-- Information given follows --

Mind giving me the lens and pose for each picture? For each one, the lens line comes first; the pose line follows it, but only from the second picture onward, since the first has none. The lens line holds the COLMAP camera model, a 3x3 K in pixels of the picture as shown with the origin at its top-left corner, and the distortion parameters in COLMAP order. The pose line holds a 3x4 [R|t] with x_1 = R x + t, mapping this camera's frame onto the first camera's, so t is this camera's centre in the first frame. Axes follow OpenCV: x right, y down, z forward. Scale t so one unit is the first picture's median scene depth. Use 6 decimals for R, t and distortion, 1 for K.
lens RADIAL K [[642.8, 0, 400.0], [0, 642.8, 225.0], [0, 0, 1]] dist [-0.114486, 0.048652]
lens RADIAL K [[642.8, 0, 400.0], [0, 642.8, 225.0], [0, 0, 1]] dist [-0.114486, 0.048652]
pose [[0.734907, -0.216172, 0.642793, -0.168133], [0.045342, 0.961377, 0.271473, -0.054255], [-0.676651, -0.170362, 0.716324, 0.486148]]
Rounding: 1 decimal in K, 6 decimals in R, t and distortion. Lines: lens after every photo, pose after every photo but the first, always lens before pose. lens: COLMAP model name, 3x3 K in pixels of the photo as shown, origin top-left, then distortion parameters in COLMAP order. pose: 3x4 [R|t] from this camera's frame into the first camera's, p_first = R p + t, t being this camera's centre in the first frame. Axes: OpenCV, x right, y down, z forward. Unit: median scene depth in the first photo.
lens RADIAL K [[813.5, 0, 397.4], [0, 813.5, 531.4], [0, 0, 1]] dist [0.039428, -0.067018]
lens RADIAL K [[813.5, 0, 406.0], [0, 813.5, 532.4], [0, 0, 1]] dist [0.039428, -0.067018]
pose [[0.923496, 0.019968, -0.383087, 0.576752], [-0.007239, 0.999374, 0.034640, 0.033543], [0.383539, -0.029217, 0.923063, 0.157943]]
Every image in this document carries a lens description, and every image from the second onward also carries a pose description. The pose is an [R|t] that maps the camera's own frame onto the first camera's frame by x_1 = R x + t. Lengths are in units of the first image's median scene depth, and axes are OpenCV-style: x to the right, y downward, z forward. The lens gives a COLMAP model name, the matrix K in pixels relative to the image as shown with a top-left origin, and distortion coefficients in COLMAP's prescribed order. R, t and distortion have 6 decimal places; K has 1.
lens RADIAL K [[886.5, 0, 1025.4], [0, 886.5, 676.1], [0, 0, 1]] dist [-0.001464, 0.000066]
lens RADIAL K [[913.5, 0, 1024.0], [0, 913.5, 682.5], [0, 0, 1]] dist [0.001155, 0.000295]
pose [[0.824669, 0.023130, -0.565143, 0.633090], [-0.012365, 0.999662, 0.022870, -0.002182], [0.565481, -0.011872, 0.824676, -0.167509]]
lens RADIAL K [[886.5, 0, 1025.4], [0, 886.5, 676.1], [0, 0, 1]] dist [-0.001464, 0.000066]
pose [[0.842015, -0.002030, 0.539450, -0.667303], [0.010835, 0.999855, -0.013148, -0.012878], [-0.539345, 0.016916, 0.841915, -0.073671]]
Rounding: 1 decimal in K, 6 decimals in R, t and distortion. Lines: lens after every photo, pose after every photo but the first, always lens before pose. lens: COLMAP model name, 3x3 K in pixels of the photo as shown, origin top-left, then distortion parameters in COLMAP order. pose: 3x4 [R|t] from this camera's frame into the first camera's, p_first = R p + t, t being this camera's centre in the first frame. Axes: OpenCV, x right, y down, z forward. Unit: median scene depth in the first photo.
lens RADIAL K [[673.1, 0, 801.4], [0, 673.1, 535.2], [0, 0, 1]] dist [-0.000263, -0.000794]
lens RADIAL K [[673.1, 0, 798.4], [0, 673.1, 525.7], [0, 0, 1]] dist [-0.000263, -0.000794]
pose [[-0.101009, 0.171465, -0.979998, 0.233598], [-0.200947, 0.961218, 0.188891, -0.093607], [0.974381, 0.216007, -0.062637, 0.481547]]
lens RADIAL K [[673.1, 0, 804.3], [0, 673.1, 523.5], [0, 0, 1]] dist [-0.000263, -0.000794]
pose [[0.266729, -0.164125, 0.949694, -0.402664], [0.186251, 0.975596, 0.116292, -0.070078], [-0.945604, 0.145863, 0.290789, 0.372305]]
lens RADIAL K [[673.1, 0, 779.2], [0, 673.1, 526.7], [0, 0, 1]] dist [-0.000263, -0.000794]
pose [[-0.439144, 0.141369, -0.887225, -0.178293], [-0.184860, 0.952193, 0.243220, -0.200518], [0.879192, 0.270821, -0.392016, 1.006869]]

-- Information given concluded --

Directions for this task » Print the entire listing above again, word for word, without leaving out or changing any line.

Reply to the task »
Mind giving me the lens and pose for each picture? For each one, the lens line comes first; the pose line follows it, but only from the second picture onward, since the first has none. The lens line holds the COLMAP camera model, a 3x3 K in pixels of the picture as shown with the origin at its top-left corner, and the distortion parameters in COLMAP order. The pose line holds a 3x4 [R|t] with x_1 = R x + t, mapping this camera's frame onto the first camera's, so t is this camera's centre in the first frame. Axes follow OpenCV: x right, y down, z forward. Scale t so one unit is the first picture's median scene depth. Use 6 decimals for R, t and distortion, 1 for K.
lens RADIAL K [[642.8, 0, 400.0], [0, 642.8, 225.0], [0, 0, 1]] dist [-0.114486, 0.048652]
lens RADIAL K [[642.8, 0, 400.0], [0, 642.8, 225.0], [0, 0, 1]] dist [-0.114486, 0.048652]
pose [[0.734907, -0.216172, 0.642793, -0.168133], [0.045342, 0.961377, 0.271473, -0.054255], [-0.676651, -0.170362, 0.716324, 0.486148]]
Rounding: 1 decimal in K, 6 decimals in R, t and distortion. Lines: lens after every photo, pose after every photo but the first, always lens before pose. lens: COLMAP model name, 3x3 K in pixels of the photo as shown, origin top-left, then distortion parameters in COLMAP order. pose: 3x4 [R|t] from this camera's frame into the first camera's, p_first = R p + t, t being this camera's centre in the first frame. Axes: OpenCV, x right, y down, z forward. Unit: median scene depth in the first photo.
lens RADIAL K [[813.5, 0, 397.4], [0, 813.5, 531.4], [0, 0, 1]] dist [0.039428, -0.067018]
lens RADIAL K [[813.5, 0, 406.0], [0, 813.5, 532.4], [0, 0, 1]] dist [0.039428, -0.067018]
pose [[0.923496, 0.019968, -0.383087, 0.576752], [-0.007239, 0.999374, 0.034640, 0.033543], [0.383539, -0.029217, 0.923063, 0.157943]]
Every image in this document carries a lens description, and every image from the second onward also carries a pose description. The pose is an [R|t] that maps the camera's own frame onto the first camera's frame by x_1 = R x + t. Lengths are in units of the first image's median scene depth, and axes are OpenCV-style: x to the right, y downward, z forward. The lens gives a COLMAP model name, the matrix K in pixels relative to the image as shown with a top-left origin, and distortion coefficients in COLMAP's prescribed order. R, t and distortion have 6 decimal places; K has 1.
lens RADIAL K [[886.5, 0, 1025.4], [0, 886.5, 676.1], [0, 0, 1]] dist [-0.001464, 0.000066]
lens RADIAL K [[913.5, 0, 1024.0], [0, 913.5, 682.5], [0, 0, 1]] dist [0.001155, 0.000295]
pose [[0.824669, 0.023130, -0.565143, 0.633090], [-0.012365, 0.999662, 0.022870, -0.002182], [0.565481, -0.011872, 0.824676, -0.167509]]
lens RADIAL K [[886.5, 0, 1025.4], [0, 886.5, 676.1], [0, 0, 1]] dist [-0.001464, 0.000066]
pose [[0.842015, -0.002030, 0.539450, -0.667303], [0.010835, 0.999855, -0.013148, -0.012878], [-0.539345, 0.016916, 0.841915, -0.073671]]
Rounding: 1 decimal in K, 6 decimals in R, t and distortion. Lines: lens after every photo, pose after every photo but the first, always lens before pose. lens: COLMAP model name, 3x3 K in pixels of the photo as shown, origin top-left, then distortion parameters in COLMAP order. pose: 3x4 [R|t] from this camera's frame into the first camera's, p_first = R p + t, t being this camera's centre in the first frame. Axes: OpenCV, x right, y down, z forward. Unit: median scene depth in the first photo.
lens RADIAL K [[673.1, 0, 801.4], [0, 673.1, 535.2], [0, 0, 1]] dist [-0.000263, -0.000794]
lens RADIAL K [[673.1, 0, 798.4], [0, 673.1, 525.7], [0, 0, 1]] dist [-0.000263, -0.000794]
pose [[-0.101009, 0.171465, -0.979998, 0.233598], [-0.200947, 0.961218, 0.188891, -0.093607], [0.974381, 0.216007, -0.062637, 0.481547]]
lens RADIAL K [[673.1, 0, 804.3], [0, 673.1, 523.5], [0, 0, 1]] dist [-0.000263, -0.000794]
pose [[0.266729, -0.164125, 0.949694, -0.402664], [0.186251, 0.975596, 0.116292, -0.070078], [-0.945604, 0.145863, 0.290789, 0.372305]]
lens RADIAL K [[673.1, 0, 779.2], [0, 673.1, 526.7], [0, 0, 1]] dist [-0.000263, -0.000794]
pose [[-0.439144, 0.141369, -0.887225, -0.178293], [-0.184860, 0.952193, 0.243220, -0.200518], [0.879192, 0.270821, -0.392016, 1.006869]]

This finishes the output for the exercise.